What is the Factorization and Inequality of a Lagoon's Depth Function?

[noahpww]

Hello Everybody ,

First of all, I would like to apologize that this problem contains 3 parts to it (3 questions) but they all relate to each other. You must complete one part to move on to the next part. With that being said, I have 3-part problem that I could use some assistance with.

1a. Suppose a sonar device is set-up in the middle of a lagoon. The device found the depth of the lagoon in feet, as a function of the horizontal distance, in yards, from the device is given by D(x) = (x² − 4)³ − 5(x² − 4)² + (x² − 4) − 5. Factor the formula for D completely. Do not solve for anything.

I tried factoring this and got D(x) = (x + 3)(x - 3)(x^4 − 8^2 + 17) Is this correct?

1b. Draw and complete a number line for the inequality D(x) > 0.

How would I got about creating a number line for this?

1c. Assuming the lagoon is circular, using the information from your number line in part (b), what is the diameter of the pond?

(A side not for this entire 3-part problem, D(x)=0 is at the surface of the lagoon. Assume the positive direction to be "upwards.")

 

[MarkFL]

Okay, we are given:

\(\displaystyle D(x)=(x^2-4)^3-5(x^2-4)^2+(x^2-4)-5=(x^2-4)^2(x^2-9)+(x^2-9)=(x^2-9)((x^2-4)^2+1)=(x+3)(x-3)(x^4-8x^2+17)\quad\checkmark\)

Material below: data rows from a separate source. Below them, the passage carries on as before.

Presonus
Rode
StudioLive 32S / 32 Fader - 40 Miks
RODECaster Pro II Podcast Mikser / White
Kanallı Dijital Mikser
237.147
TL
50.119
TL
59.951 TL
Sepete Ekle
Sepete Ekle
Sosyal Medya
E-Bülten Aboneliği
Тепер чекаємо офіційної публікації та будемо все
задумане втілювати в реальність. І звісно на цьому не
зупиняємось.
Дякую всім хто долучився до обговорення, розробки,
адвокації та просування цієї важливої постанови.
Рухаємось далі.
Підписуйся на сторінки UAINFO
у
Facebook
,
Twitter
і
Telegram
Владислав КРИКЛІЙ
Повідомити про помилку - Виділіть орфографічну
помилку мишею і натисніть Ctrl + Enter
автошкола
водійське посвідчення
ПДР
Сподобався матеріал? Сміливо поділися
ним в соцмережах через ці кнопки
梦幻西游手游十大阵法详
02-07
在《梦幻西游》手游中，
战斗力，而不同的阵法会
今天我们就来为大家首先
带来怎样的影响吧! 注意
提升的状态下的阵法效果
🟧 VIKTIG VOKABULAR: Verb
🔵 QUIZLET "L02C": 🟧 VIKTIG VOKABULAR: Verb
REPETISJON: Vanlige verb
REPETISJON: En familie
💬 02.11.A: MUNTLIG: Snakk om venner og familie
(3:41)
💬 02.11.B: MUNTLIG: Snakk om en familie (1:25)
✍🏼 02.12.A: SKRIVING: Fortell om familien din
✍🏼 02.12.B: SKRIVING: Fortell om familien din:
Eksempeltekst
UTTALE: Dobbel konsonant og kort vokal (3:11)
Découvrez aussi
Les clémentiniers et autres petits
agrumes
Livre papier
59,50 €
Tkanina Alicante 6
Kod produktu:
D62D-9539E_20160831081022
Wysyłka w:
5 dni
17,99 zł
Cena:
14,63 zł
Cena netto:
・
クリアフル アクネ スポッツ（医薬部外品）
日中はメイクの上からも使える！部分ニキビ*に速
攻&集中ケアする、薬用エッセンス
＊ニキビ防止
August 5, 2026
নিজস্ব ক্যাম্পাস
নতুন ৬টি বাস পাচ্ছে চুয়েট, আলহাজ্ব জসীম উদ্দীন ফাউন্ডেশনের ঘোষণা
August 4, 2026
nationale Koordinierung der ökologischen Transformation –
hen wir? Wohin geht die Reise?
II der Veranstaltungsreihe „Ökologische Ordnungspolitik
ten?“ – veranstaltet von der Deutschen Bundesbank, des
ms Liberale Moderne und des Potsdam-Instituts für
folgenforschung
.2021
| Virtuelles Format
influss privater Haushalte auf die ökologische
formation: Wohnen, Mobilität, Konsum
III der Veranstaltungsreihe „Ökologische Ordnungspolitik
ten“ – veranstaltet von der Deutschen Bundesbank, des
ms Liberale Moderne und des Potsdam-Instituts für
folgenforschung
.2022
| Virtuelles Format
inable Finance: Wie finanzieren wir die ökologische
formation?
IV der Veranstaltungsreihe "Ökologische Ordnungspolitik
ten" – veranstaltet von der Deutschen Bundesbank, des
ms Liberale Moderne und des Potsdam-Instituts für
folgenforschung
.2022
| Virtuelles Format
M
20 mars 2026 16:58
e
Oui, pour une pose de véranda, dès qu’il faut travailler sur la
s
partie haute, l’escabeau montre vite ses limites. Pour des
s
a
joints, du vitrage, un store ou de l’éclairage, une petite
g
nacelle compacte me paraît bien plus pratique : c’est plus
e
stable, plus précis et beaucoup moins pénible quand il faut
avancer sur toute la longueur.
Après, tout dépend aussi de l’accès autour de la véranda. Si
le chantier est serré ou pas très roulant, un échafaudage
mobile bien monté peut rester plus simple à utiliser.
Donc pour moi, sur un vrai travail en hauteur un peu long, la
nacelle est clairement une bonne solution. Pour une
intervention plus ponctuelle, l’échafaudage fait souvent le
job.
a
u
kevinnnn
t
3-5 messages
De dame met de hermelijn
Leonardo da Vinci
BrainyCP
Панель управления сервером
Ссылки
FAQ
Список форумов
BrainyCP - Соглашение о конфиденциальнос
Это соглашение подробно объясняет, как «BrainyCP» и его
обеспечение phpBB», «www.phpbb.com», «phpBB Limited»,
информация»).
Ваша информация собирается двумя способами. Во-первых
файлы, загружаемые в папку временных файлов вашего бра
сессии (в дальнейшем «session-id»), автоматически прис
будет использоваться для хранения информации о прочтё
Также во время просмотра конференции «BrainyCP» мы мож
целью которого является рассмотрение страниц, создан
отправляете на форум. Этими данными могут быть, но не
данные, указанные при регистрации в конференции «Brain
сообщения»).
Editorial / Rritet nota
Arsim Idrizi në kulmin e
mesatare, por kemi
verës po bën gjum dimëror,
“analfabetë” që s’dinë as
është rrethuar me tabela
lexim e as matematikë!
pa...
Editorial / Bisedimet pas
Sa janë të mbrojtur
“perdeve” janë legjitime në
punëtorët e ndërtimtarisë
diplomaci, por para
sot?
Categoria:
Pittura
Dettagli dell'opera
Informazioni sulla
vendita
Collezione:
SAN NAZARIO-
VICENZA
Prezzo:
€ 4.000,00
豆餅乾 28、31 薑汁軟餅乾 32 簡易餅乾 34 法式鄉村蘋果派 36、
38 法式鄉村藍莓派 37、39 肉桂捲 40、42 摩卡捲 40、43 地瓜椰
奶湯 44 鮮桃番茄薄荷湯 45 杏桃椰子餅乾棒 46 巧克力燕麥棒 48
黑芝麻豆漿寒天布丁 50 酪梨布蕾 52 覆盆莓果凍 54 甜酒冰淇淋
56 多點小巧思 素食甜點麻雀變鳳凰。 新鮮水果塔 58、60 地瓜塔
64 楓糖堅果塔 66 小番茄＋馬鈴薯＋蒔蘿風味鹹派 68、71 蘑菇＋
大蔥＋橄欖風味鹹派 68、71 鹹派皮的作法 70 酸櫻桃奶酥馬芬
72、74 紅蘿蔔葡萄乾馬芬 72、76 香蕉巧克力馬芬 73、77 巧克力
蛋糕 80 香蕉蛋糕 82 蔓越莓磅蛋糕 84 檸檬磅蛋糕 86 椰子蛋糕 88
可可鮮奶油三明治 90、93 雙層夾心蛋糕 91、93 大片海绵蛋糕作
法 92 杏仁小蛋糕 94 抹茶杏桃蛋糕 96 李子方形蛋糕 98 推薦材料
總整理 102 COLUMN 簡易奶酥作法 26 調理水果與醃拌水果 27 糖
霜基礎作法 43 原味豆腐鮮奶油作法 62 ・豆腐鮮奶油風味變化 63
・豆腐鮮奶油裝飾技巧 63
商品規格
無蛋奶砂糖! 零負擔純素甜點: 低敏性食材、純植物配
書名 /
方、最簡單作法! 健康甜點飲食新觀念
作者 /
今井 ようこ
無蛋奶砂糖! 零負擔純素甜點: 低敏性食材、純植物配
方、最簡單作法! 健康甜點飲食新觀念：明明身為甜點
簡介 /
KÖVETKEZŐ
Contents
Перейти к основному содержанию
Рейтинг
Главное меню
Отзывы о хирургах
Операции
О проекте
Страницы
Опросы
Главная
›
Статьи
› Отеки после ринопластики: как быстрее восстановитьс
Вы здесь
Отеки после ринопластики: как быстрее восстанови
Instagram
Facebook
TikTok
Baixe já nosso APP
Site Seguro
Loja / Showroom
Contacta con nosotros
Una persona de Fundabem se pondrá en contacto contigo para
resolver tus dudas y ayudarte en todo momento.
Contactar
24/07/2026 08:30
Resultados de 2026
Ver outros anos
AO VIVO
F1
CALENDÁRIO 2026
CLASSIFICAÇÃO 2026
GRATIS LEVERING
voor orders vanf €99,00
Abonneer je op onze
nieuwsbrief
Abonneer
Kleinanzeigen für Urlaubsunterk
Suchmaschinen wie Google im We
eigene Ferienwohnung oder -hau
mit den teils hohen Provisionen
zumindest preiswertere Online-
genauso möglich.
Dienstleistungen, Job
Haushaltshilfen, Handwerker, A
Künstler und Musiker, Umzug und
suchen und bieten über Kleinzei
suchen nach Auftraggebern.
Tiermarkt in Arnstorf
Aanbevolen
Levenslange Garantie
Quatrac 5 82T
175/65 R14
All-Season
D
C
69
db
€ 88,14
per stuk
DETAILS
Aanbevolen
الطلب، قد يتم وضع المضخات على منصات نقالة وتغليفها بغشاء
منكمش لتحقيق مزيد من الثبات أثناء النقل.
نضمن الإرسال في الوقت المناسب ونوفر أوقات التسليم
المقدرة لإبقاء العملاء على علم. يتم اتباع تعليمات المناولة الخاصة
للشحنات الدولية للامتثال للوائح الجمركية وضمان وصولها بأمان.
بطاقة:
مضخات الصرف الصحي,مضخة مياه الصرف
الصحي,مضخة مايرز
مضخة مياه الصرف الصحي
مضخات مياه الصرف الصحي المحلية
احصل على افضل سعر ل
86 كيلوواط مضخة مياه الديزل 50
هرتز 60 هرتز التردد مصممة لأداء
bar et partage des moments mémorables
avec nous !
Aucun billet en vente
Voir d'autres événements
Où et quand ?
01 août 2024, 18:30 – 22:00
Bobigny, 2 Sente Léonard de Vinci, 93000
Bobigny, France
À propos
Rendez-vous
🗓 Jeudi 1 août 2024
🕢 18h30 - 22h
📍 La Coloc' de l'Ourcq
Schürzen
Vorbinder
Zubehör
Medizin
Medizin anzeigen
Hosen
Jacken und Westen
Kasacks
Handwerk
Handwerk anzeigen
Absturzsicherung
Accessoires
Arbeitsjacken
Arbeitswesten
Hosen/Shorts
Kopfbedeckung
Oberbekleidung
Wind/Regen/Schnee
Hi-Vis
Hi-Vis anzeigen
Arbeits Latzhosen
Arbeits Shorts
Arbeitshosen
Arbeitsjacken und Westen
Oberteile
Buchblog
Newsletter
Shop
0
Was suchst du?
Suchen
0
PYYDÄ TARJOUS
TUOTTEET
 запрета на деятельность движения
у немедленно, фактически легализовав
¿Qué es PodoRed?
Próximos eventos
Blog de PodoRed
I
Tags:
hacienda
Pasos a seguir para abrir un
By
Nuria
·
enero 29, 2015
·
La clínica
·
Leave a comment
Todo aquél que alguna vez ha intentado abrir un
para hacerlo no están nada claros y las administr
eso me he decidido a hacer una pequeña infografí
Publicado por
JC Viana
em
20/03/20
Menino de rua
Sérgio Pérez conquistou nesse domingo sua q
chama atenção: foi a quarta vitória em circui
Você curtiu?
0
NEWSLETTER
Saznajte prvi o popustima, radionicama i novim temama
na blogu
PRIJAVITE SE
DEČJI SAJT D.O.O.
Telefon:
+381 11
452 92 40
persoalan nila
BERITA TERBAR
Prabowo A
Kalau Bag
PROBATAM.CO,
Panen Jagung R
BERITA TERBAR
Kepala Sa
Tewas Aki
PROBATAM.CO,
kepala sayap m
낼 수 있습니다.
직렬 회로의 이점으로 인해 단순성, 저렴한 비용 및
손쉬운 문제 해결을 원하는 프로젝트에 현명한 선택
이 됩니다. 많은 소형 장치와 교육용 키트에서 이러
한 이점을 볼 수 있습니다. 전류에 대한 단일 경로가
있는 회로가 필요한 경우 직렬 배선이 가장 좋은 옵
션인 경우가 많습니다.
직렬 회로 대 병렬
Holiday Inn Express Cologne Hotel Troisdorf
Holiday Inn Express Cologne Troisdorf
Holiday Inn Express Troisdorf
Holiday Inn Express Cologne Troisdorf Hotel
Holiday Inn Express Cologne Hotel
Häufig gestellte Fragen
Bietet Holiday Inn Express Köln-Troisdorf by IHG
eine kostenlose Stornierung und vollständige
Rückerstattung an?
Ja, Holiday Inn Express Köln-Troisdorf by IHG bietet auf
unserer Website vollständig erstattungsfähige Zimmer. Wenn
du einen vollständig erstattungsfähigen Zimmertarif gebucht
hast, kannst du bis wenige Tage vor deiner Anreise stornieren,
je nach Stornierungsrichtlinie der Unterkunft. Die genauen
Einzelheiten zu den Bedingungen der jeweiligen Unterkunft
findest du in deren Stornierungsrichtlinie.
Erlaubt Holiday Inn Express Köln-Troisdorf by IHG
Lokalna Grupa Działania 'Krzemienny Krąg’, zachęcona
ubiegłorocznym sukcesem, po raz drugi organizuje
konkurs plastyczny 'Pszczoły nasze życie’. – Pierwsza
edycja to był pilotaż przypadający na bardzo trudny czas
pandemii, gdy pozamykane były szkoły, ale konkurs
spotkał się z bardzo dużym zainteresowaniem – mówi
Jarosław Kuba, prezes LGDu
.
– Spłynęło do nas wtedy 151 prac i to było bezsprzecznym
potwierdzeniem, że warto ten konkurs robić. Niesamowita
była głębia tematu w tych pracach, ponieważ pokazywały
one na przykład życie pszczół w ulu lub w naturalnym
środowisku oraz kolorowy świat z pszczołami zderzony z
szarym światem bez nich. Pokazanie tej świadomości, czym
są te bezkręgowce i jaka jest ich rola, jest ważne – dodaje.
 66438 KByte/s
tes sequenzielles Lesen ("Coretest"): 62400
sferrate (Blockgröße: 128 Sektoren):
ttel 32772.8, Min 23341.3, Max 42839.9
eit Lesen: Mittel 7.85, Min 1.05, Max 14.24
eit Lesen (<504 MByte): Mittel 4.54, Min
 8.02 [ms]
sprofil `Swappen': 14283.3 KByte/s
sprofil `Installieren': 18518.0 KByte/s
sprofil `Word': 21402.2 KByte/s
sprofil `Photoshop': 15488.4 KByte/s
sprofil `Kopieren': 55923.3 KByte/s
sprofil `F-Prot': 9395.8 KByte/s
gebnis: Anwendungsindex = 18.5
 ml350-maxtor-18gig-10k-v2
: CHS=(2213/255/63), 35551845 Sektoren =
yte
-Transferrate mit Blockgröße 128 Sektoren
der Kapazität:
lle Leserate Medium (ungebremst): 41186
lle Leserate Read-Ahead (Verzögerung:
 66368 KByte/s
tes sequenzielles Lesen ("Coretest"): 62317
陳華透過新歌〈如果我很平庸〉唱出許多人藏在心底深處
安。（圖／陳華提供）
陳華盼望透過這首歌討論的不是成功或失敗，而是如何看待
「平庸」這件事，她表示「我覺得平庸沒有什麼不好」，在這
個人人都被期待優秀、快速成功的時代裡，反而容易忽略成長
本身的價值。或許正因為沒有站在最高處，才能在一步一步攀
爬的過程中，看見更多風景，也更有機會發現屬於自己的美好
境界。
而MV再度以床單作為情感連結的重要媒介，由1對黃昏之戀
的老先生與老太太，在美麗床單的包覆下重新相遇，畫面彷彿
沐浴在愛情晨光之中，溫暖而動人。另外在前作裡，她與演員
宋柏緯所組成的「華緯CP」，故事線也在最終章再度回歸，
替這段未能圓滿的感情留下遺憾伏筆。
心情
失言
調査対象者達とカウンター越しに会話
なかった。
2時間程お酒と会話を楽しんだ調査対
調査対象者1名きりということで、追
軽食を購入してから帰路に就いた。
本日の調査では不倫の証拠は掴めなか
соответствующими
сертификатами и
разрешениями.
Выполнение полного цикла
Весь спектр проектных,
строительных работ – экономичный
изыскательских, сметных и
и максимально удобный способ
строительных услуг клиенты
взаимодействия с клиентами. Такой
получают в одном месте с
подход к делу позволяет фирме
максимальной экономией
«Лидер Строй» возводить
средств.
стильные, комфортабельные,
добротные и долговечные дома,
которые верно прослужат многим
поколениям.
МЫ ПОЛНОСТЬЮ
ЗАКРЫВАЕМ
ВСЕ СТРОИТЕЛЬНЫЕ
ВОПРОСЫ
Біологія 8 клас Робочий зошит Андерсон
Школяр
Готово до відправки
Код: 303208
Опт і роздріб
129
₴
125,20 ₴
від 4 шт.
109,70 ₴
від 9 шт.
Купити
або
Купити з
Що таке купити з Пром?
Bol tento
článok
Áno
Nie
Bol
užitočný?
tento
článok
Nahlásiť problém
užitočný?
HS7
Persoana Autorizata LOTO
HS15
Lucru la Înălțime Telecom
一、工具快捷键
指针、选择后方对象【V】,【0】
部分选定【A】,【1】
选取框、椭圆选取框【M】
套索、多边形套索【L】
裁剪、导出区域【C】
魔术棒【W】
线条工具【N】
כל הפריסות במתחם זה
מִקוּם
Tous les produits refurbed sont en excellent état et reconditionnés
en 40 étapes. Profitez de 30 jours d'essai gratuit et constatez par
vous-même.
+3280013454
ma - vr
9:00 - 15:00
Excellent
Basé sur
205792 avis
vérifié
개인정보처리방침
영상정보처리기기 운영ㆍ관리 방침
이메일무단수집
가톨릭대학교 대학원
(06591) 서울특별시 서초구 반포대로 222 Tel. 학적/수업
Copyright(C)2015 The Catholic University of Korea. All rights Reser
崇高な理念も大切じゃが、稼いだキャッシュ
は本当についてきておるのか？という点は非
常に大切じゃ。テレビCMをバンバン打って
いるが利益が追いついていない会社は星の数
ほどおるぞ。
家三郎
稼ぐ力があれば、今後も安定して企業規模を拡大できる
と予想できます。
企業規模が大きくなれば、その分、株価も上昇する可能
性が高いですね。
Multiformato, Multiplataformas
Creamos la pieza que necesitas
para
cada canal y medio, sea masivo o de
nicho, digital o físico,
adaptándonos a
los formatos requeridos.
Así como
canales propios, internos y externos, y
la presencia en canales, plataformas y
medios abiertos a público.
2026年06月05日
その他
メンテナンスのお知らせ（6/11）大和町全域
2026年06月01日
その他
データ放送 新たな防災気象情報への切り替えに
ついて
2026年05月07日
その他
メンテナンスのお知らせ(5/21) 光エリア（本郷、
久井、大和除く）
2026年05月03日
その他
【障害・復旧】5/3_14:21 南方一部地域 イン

We see that the factor that's a quadratic in $x^2$ has a negative discriminant, so the only real roots are:

\(\displaystyle x=\pm3\)

So, what you want to do is draw a number line and plot those two real roots on the line, and then pick a test value from one of the resulting intervals to determine the sign of $D$ in that interval. Since both of these roots are of multiplicity 1 (an odd multiplicity) we know the sign of $D$ will alternate across the 3 intervals. I would choose the middle interval, which is $(-3,3)$ and use zero as the test point.

What is the sign of $D(0)$?

 

[noahpww]

Mark,

I'm sorry but I'm confused by this question.

 

[MarkFL]

We found that the only real roots of $D$ are at $x=\pm3$, or:

\(\displaystyle D(-3)=D(3)=0\)

This means that as $x$ moves across those two roots, the function $D$ changes sign. So, what I would do is draw a real number line and plot those two roots:

View attachment 6229

Okay, now we can pick a test value from any 1 of the resulting three intervals:

\(\displaystyle (-\infty,-3),\,(-3,3),\,(3,\infty)\)

For simplicity, I would choose the middle interval and let the test point be $x=0$. Now, we see that if $x=0$, then our factored form of $D$ will have 2 positive factors and a negative factor, which means:

\(\displaystyle D(0)<0\)

Thus, because the sign of $D$ will alternate across the 3 intervals, we know we must have:

View attachment 6230

The diameter of the lagoon will be the distance between the roots...which is?

 

[noahpww]

Would it be 5 feet since there are 5 intervals between -3 & 3 (-2,-1,0,1,2)?

 

[MarkFL]

No it would be the distance from -3 to 3, which is 6 yards. Recall the horizontal distances are in yards, while vertical distances are in feet. :D

 

[zzephod]

1a. Suppose a sonar device is set-up in the middle of a lagoon. The device found the depth of the lagoon in feet, as a function of the horizontal distance, in yards, from the device is given by D(x) = (x² − 4)³ − 5(x² − 4)² + (x² − 4) − 5. Factor the formula for D completely. Do not solve for anything.

We want to factor $$(x² − 4)³ − 5(x² − 4)² + (x² − 4) − 5$$
First put $y=x^2-4$, then we are looking to factor $y^3-5y^2+y-5$, which is obviously zero when $y=5$, so $(y-5)$ is a factor of this. Taking this factor out gives us $$(y-5)(y^2+1)$$

The second bracketed term obviously has no real roots, so when we back substitute $(x^2-4)$ for $y$ in this term, what we have still has no real roots, and so no real factors. Doing the back substitution on the whole thing gives:
$$(x^2-9)[ (x^2-4)^2+1 ]=(x-3)(x+3)[x^4-8x^2+17]$$
Which is a complete factorization as we know the term in the square bracket has no real factors.

 

[noahpww]

Mark,

Oh okay this makes sense. Thank you so much for your help. I really appreciate it!